What is being asked: Copy the passage of the transcript that runs from "Father Knows Best" to "Daddy. Come on.", word for word.

Given text:
(begin)

Father Knows Best (1954–1960): Season 4, Episode 6 - Mother Goes to School - full transcript

Problems arise, as a result of Margaret enrolling in her daughter Betty's junior college English class.

[Announcer] Here are...

with Elinor Donahue, Billy Gray,

and Lauren Chapin in...

Come on, Daddy. Come on.

Now, wait a minute, kitten.

Let me at least go in
and say hello to my wife.

She's not home yet. And
besides, you see her all the time.

And it isn't every day that you get to
come home to a good puppet show.

Well, that's true.

Where did you get
this contraption?

Traded Patty Davis my
broken record player for it.



She got gypped,
but she was the one

who wanted to make the trade.

Hard to say who
got gypped the worst.

Hello, folks. Howdy, folks.

I wonder where Sam is.

My, isn't it a lovely day?

[humming]

Ow! Ow! Ow!

Stop it, Sam. Stop it.

You're a bad boy, Sam.

Now, what are you
gonna do to apologize?

Ow! Ow! Ow! Ow!

How'd you like it?
Pretty good show, huh?

Is that all there is to it?



Sure. Now it's your turn.

Oh, no, kitten. Now, wait.

Do something funny.

Well, I don't belong
to the puppet's union.

Bend down so I
can't see your head.

I don't think this
is my size stage.

It's a little tight
across the shoulders.

[Margaret] Goodbye,
Bren. See you tomorrow.

Oh, Mommy! Come here, Mommy.

(end)

Records shown:
(begin)

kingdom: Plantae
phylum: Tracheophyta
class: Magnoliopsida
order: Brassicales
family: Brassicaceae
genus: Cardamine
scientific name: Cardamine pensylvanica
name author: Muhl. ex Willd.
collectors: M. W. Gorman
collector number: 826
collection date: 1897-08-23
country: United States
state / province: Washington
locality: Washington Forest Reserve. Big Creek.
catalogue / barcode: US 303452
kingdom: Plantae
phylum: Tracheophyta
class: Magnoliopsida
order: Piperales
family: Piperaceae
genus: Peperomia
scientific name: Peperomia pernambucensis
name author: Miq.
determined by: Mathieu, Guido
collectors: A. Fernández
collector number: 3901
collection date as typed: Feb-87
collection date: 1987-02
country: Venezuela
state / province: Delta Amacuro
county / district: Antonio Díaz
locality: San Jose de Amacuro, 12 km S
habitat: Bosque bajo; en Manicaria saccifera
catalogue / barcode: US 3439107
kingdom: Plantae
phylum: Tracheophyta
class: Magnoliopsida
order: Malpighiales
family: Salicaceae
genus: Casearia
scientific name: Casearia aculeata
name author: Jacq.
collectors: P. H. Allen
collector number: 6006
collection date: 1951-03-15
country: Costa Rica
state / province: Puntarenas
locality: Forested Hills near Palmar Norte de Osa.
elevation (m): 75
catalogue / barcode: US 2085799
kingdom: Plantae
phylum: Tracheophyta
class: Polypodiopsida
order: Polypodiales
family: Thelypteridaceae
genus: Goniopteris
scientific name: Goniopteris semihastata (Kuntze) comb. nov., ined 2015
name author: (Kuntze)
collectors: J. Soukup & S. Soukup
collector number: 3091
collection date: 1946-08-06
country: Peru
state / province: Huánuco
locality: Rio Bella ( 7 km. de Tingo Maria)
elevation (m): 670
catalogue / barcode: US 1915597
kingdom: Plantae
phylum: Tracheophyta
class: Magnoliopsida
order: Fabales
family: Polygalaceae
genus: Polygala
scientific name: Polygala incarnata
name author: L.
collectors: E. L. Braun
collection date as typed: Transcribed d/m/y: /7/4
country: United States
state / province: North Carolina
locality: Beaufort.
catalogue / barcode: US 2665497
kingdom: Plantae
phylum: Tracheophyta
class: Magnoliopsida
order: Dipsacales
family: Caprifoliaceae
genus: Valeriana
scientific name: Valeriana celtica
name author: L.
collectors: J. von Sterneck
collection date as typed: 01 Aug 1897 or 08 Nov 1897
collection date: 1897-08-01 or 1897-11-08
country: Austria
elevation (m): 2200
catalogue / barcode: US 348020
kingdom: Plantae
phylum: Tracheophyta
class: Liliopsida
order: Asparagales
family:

(end)

Written response:
Father Knows Best (1954–1960): Season 4, Episode 6 - Mother Goes to School - full transcript

Problems arise, as a result of Margaret enrolling in her daughter Betty's junior college English class.

[Announcer] Here are...

with Elinor Donahue, Billy Gray,

and Lauren Chapin in...

Come on, Daddy. Come on.